This was Professor Charles Handy's opinion on what a company was for in a speech delivered at the Royal Society for the encouragement of Arts Manufactures and Commerce in which he criticised British companies for being detrimentally profit-driven.

His words sparked the two-year investigation in 1993 into how they could fundamentally change the way they operate.

The premise was that UK business did not have a competitive future if it continued to function solely for profit.

Under the leadership of Sir Anthony Cleaver, then chairman of IBM UK and now chairman of the Atomic Energy Authority, 25 of the UK's top businesses battened down the hatches in a two-year stint to try to find a practical way forward.

The core group's objective was to develop a shared vision of tomorrow's company.

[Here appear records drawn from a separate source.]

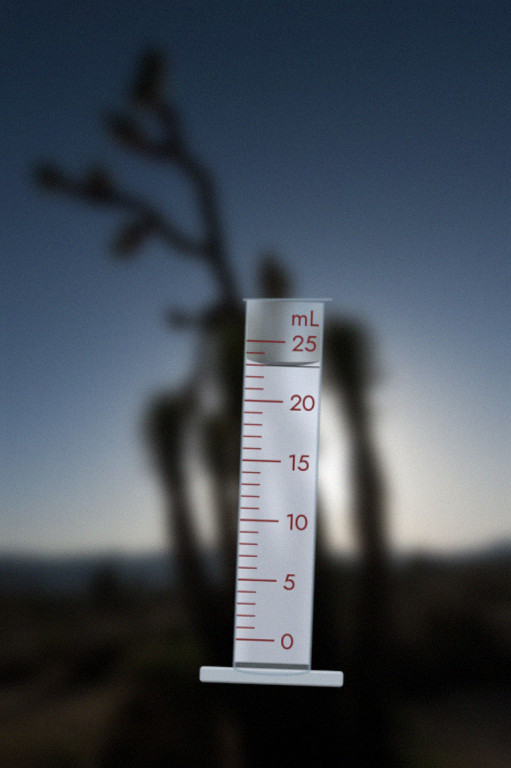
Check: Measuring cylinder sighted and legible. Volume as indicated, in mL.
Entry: 23 mL
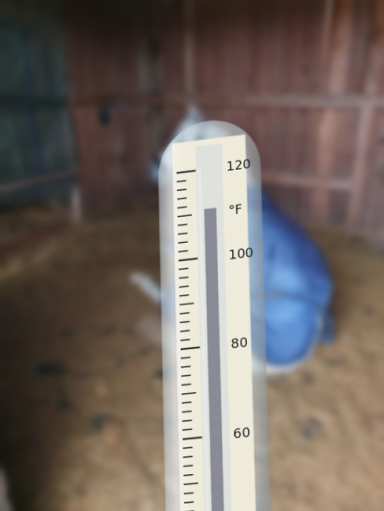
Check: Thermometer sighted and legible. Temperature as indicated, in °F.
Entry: 111 °F
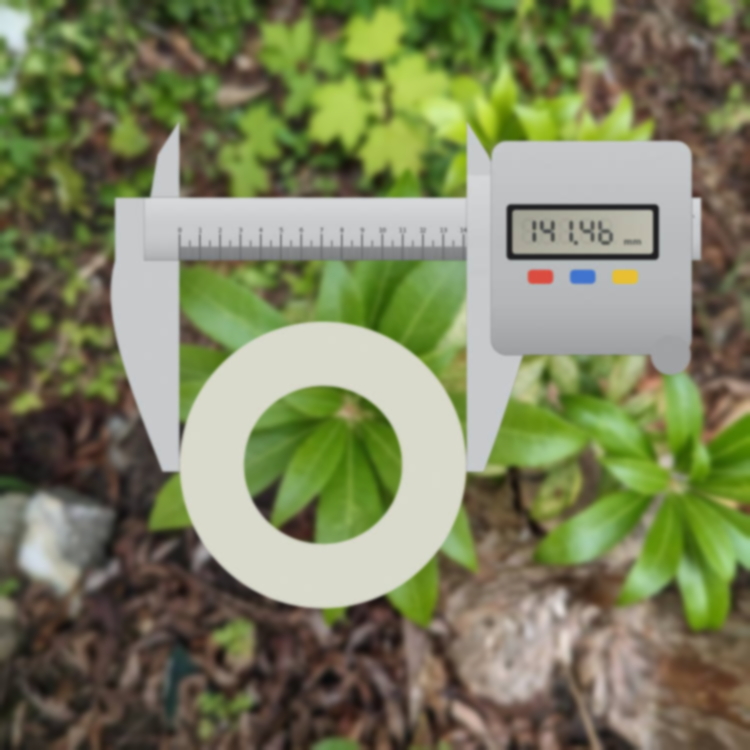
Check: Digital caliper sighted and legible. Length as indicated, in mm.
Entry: 141.46 mm
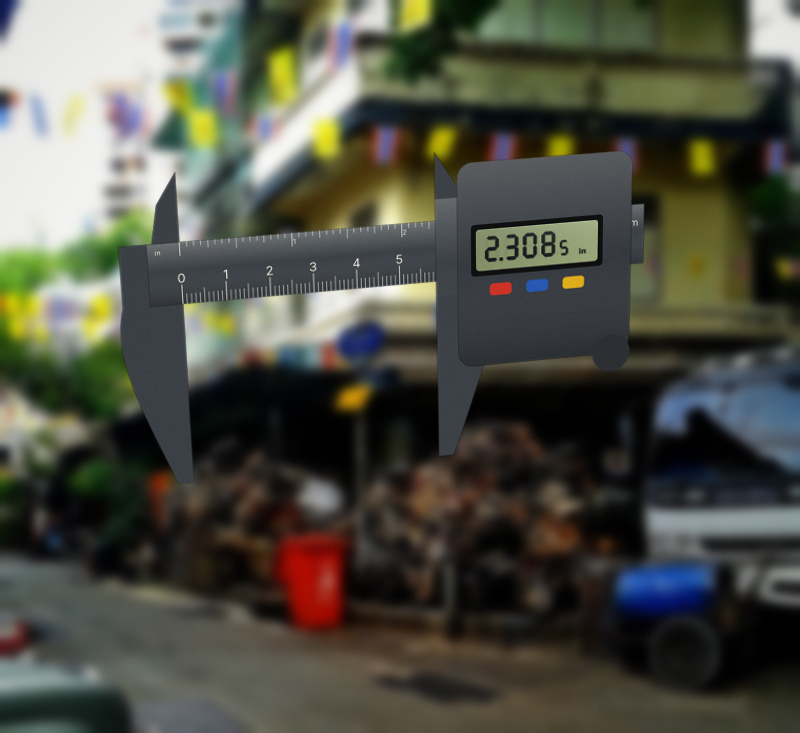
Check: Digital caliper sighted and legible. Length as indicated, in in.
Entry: 2.3085 in
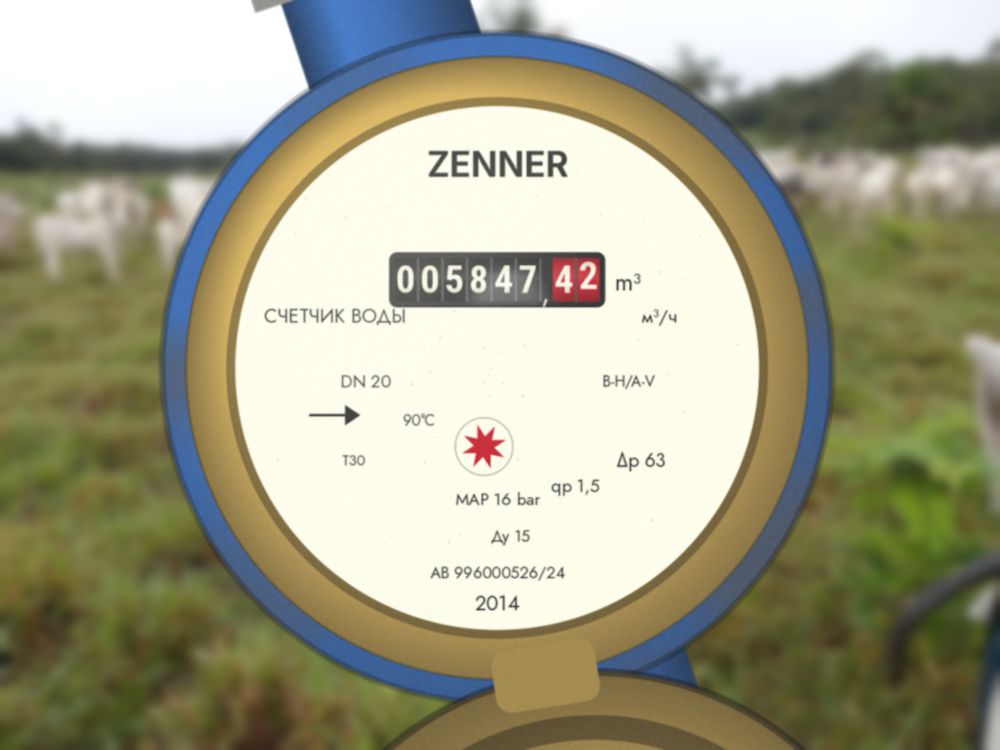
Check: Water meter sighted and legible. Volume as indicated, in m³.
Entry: 5847.42 m³
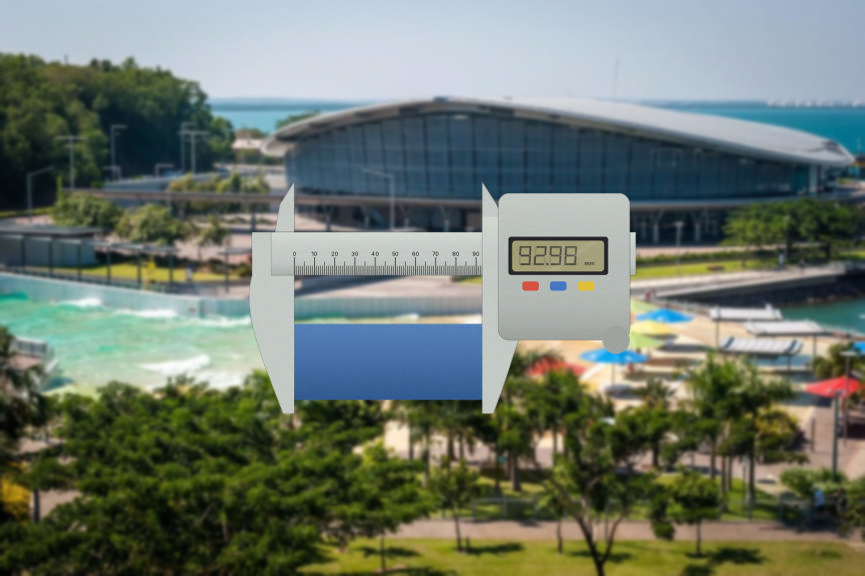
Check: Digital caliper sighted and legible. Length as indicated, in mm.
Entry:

But the aim was practical - to stimulate competitive performance by provoking business leaders to think about the sources of sustainable business success and to educate and change top management's thought processes.

The two-stage pounds 1m programme will reach its climax tomorrow, when the RSA will publish its findings in Tomorrow's Company: the role of business in a changing world.

An interim report published in 1994 concluded the only way forward for British business was an "inclusive approach", where success is not defined in terms of the bottom line, nor a single stake-holder. Instead a firm must assess, understand and measure the value it derives from all its key relationships.

The report stated that "unless UK companies adopt this inclusive approach, both individually and as part of the wider economic system, they will fall behind, no longer able to compete, or to support current living standards." Mark Goyder, programme director of the RSA, author of the report and the man who has done most of the talking, said the final report reinforced the need for the inclusive approach.

"Any company which wants to avoid the elephant traps out there needs to read the report - it's all about taking a total approach," Mr Goyder said.

This approach attracted Stewart Hampson, chairman of John Lewis to take part.

The company is usually reluctant to take part in ventures which may distract it from serving customers but "the emphasis in the interim report was very much about what John Lewis is about", Mr Hampson said.